Recorded information Start Marker

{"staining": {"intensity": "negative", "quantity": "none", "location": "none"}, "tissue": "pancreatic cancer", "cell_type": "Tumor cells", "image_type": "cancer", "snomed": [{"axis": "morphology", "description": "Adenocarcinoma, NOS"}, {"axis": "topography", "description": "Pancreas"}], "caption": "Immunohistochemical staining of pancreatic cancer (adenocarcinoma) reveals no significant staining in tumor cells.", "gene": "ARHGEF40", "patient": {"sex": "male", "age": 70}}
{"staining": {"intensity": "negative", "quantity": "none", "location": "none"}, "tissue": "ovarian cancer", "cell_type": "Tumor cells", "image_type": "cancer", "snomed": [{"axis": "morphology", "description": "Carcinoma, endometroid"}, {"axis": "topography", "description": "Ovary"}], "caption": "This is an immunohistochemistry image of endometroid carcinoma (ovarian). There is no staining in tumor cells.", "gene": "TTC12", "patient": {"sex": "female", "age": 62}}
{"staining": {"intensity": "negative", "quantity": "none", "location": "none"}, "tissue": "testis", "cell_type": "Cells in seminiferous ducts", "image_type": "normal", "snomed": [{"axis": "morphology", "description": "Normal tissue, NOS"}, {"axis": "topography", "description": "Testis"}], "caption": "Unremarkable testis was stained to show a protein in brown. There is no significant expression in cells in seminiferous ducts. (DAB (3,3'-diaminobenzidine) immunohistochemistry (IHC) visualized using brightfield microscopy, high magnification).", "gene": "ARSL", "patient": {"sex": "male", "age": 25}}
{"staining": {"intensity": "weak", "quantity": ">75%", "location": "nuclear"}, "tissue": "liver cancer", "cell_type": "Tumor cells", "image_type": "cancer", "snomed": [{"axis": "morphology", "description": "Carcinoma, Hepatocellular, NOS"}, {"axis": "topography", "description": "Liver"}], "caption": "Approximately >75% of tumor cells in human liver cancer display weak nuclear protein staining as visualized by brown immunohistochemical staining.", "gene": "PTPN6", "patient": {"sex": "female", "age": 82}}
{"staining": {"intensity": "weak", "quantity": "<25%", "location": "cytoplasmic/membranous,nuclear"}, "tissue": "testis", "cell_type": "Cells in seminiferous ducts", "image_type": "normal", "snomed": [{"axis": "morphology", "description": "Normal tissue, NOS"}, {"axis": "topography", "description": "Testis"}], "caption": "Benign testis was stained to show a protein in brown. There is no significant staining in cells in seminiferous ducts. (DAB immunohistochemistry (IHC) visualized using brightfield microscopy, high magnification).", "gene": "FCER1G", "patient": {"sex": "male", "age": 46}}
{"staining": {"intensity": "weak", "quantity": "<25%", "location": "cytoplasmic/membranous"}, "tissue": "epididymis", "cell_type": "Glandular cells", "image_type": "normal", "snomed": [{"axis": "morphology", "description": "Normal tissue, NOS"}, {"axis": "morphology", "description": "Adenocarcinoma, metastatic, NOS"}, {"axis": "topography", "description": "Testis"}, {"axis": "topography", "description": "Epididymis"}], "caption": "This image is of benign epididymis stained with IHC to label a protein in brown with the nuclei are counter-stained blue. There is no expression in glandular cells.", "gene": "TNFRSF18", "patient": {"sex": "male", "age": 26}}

Recorded information End Marker

Requirement ▸
Write out all of the records once more, exactly.

Answer section ▸
{"staining": {"intensity": "negative", "quantity": "none", "location": "none"}, "tissue": "pancreatic cancer", "cell_type": "Tumor cells", "image_type": "cancer", "snomed": [{"axis": "morphology", "description": "Adenocarcinoma, NOS"}, {"axis": "topography", "description": "Pancreas"}], "caption": "Immunohistochemical staining of pancreatic cancer (adenocarcinoma) reveals no significant staining in tumor cells.", "gene": "ARHGEF40", "patient": {"sex": "male", "age": 70}}
{"staining": {"intensity": "negative", "quantity": "none", "location": "none"}, "tissue": "ovarian cancer", "cell_type": "Tumor cells", "image_type": "cancer", "snomed": [{"axis": "morphology", "description": "Carcinoma, endometroid"}, {"axis": "topography", "description": "Ovary"}], "caption": "This is an immunohistochemistry image of endometroid carcinoma (ovarian). There is no staining in tumor cells.", "gene": "TTC12", "patient": {"sex": "female", "age": 62}}
{"staining": {"intensity": "negative", "quantity": "none", "location": "none"}, "tissue": "testis", "cell_type": "Cells in seminiferous ducts", "image_type": "normal", "snomed": [{"axis": "morphology", "description": "Normal tissue, NOS"}, {"axis": "topography", "description": "Testis"}], "caption": "Unremarkable testis was stained to show a protein in brown. There is no significant expression in cells in seminiferous ducts. (DAB (3,3'-diaminobenzidine) immunohistochemistry (IHC) visualized using brightfield microscopy, high magnification).", "gene": "ARSL", "patient": {"sex": "male", "age": 25}}
{"staining": {"intensity": "weak", "quantity": ">75%", "location": "nuclear"}, "tissue": "liver cancer", "cell_type": "Tumor cells", "image_type": "cancer", "snomed": [{"axis": "morphology", "description": "Carcinoma, Hepatocellular, NOS"}, {"axis": "topography", "description": "Liver"}], "caption": "Approximately >75% of tumor cells in human liver cancer display weak nuclear protein staining as visualized by brown immunohistochemical staining.", "gene": "PTPN6", "patient": {"sex": "female", "age": 82}}
{"staining": {"intensity": "weak", "quantity": "<25%", "location": "cytoplasmic/membranous,nuclear"}, "tissue": "testis", "cell_type": "Cells in seminiferous ducts", "image_type": "normal", "snomed": [{"axis": "morphology", "description": "Normal tissue, NOS"}, {"axis": "topography", "description": "Testis"}], "caption": "Benign testis was stained to show a protein in brown. There is no significant staining in cells in seminiferous ducts. (DAB immunohistochemistry (IHC) visualized using brightfield microscopy, high magnification).", "gene": "FCER1G", "patient": {"sex": "male", "age": 46}}
{"staining": {"intensity": "weak", "quantity": "<25%", "location": "cytoplasmic/membranous"}, "tissue": "epididymis", "cell_type": "Glandular cells", "image_type": "normal", "snomed": [{"axis": "morphology", "description": "Normal tissue, NOS"}, {"axis": "morphology", "description": "Adenocarcinoma, metastatic, NOS"}, {"axis": "topography", "description": "Testis"}, {"axis": "topography", "description": "Epididymis"}], "caption": "This image is of benign epididymis stained with IHC to label a protein in brown with the nuclei are counter-stained blue. There is no expression in glandular cells.", "gene": "TNFRSF18", "patient": {"sex": "male", "age": 26}}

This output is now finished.